Has this always been true, even with old-style torque converter automatics?
Agreed - in the past I have downshifted rather than use the brakes, but even at relatively low rpm (where you won’t risk damaging the engine), the overall wear and tear on the engine is probably slightly more than using the brakes, so I’ll stop doing this forthwith - since if you need to slow down to a stop (and therefore waste energy), utlimately it doesn’t affect fuel efficiency whether you do that via the engine or the brakes. But:
This I can’t entirely agree with - in most situations, coasting in gear (and therefore using zero fuel) is preferable to coasting out of gear (using a little fuel to keep the engine at idle), since quite often you will be coming to a stop anyway. But yes, sometime traffic conditions call for coasting in neutral (which I mentally refer to as my seventh gear).
Because engines have worse efficiency at light load than at heavy load.
The latter is using less fuel per combustion cycle (because of the lighter load), but more combustion cycles per unit time (i.e. higher RPM). The fuel per unit time is the factor of interest, and is the product of both of those parameters, just as power is the product of load and RPM. When you can produce the required power output with either high torque+low RPM, or with low torque+high RPM, it’s almost always more efficient to go with high torque+low RPM.

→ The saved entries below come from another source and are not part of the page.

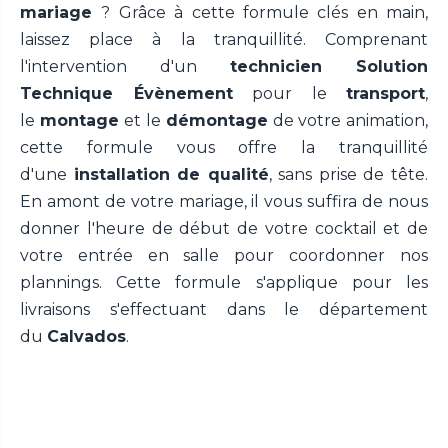
mariage
? Grâce à cette formule clés en main,
laissez place à la tranquillité. Comprenant
l'intervention d'un
technicien Solution
Technique Évènement
pour le
transport
,
le
montage
et le
démontage
de votre animation,
cette formule vous offre la tranquillité
d'une
installation de qualité
, sans prise de tête.
En amont de votre mariage, il vous suffira de nous
donner l'heure de début de votre cocktail et de
votre entrée en salle pour coordonner nos
plannings. Cette formule s'applique pour les
livraisons s'effectuant dans le département
du
Calvados
.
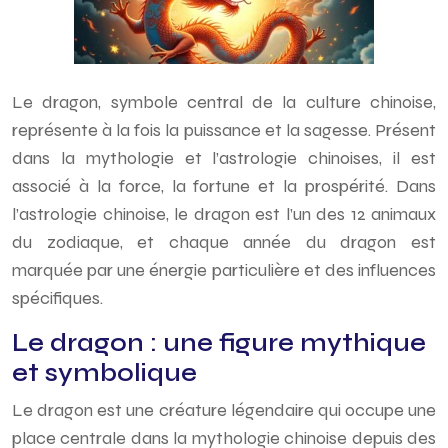
Le dragon, symbole central de la culture chinoise,
représente à la fois la puissance et la sagesse. Présent
dans la mythologie et l’astrologie chinoises, il est
associé à la force, la fortune et la prospérité. Dans
l’astrologie chinoise, le dragon est l’un des 12 animaux
du zodiaque, et chaque année du dragon est
marquée par une énergie particulière et des influences
spécifiques.
Le dragon : une figure mythique
et symbolique
Le dragon est une créature légendaire qui occupe une
place centrale dans la mythologie chinoise depuis des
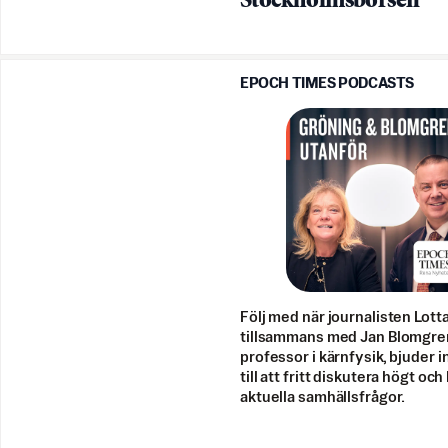
Stockholmsbörsen
EPOCH TIMES PODCASTS
Följ med när journalisten Lott
tillsammans med Jan Blomgre
professor i kärnfysik, bjuder i
till att fritt diskutera högt och
aktuella samhällsfrågor.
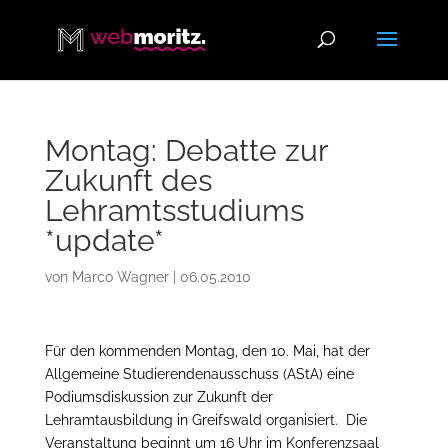
Montag: Debatte zur
Zukunft des
Lehramtsstudiums
*update*
von
Marco Wagner
|
06.05.2010
Für den kommenden Montag, den 10. Mai, hat der
Allgemeine Studierendenausschuss (AStA) eine
Podiumsdiskussion zur Zukunft der
Lehramtausbildung in Greifswald organisiert. Die
Veranstaltung beginnt um 16 Uhr im Konferenzsaal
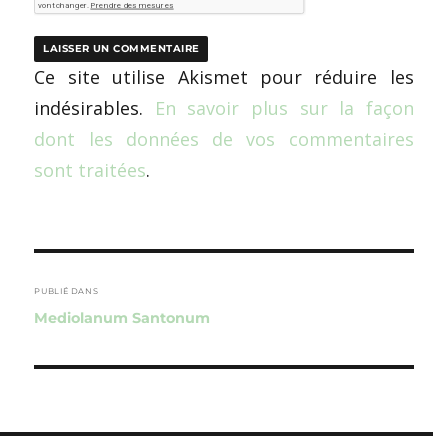
Ce site utilise Akismet pour réduire les
indésirables.
En savoir plus sur la façon
dont les données de vos commentaires
sont traitées
.
Navigation
de
PUBLIÉ DANS
Mediolanum Santonum
l’article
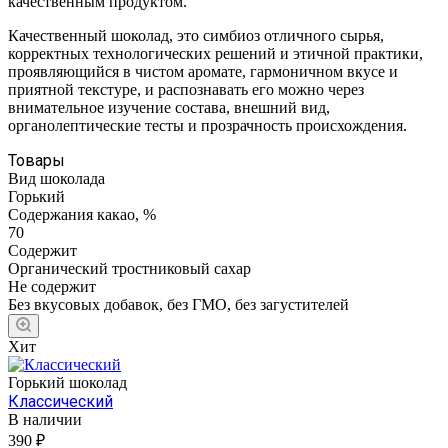
качественным продуктом.
Качественный шоколад, это симбиоз отличного сырья,
корректных технологических решений и этичной практики,
проявляющийся в чистом аромате, гармоничном вкусе и
приятной текстуре, и распознавать его можно через
внимательное изучение состава, внешний вид,
органолептические тесты и прозрачность происхождения.
Товары
Вид шоколада
Горький
Содержания какао, %
70
Содержит
Органический тростниковый сахар
Не содержит
Без вкусовых добавок, без ГМО, без загустителей
Хит
Горький шоколад
Классический
В наличии
390 ₽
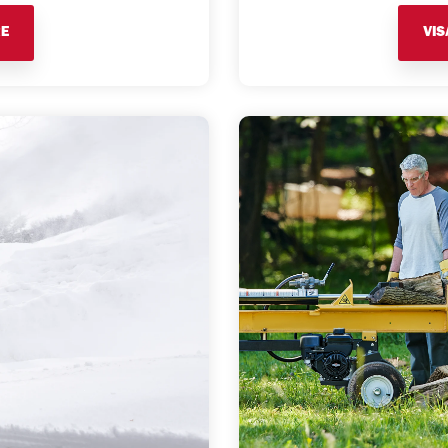
RE
VI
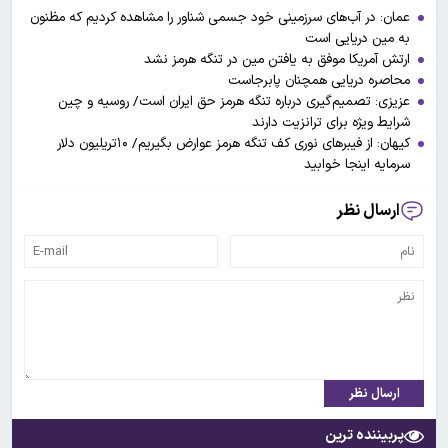
عمان: در آب‌های سرزمینی خود جسمی شناور را مشاهده کردیم که مظنون
به مین دریایی است‌
ارتش آمریکا موفق به یافتن مین در تنگه هرمز نشد
محاصره دریایی همچنان پابرجاست
عزیزی: تصمیم‌گیری درباره تنگه هرمز حق ایران است/ روسیه و چین
شرایط ویژه برای ترانزیت دارند
کیهان: از فیبرهای نوری کف تنگه هرمز عوارض بگیریم/ ۱۰تریلیون دلار
سرمایه اینجا خوابید
ارسال نظر
ارسال نظر
پربیننده ترین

I see now that I screwed up a link in my previous post. I’ll copy the relevant paragraph here, and install the correct link:
Correct. Post #3 provided a useful BSFC map, but here’s an even more informative one. Notice the additional smoothly curved lines that descend from the upper left to lower right. These are lines of constant engine power output. If you want to cruise at a steady speed you need a fixed quantity of engine power output, and this determines which of those constant-power lines you’re going to be on. To use something like your example, let’s suppose we need 50 kW of power to cruise up a hill at 30 MPH. Find that constant-power line at the right hand axis, and imagine being in a low gear such that engine RPM is up near 4500; your BSFC is 360. Now imagine upshifting, which moves you left-and-up along that 50-kW curve. Now your engine RPM is around 2300, and you’re stepping pretty hard on the accelerator. Same power output, 50 kW, but now your engine’s BSFC is more like 240, right on that “island” of best efficiency.
OK, back to this current post. hopefully that BSFC plot, with its lines of constant power, clarifies what I’m trying to say: for a fixed engine power requirement, you tend to get better efficiency by selecting a gear that makes the engine operate at high load and low/middling RPM.
And just to be sure there’s no confusion, note that when it comes to BSFC, lower numbers are better (as opposed to MPG, for which higher numbers are better).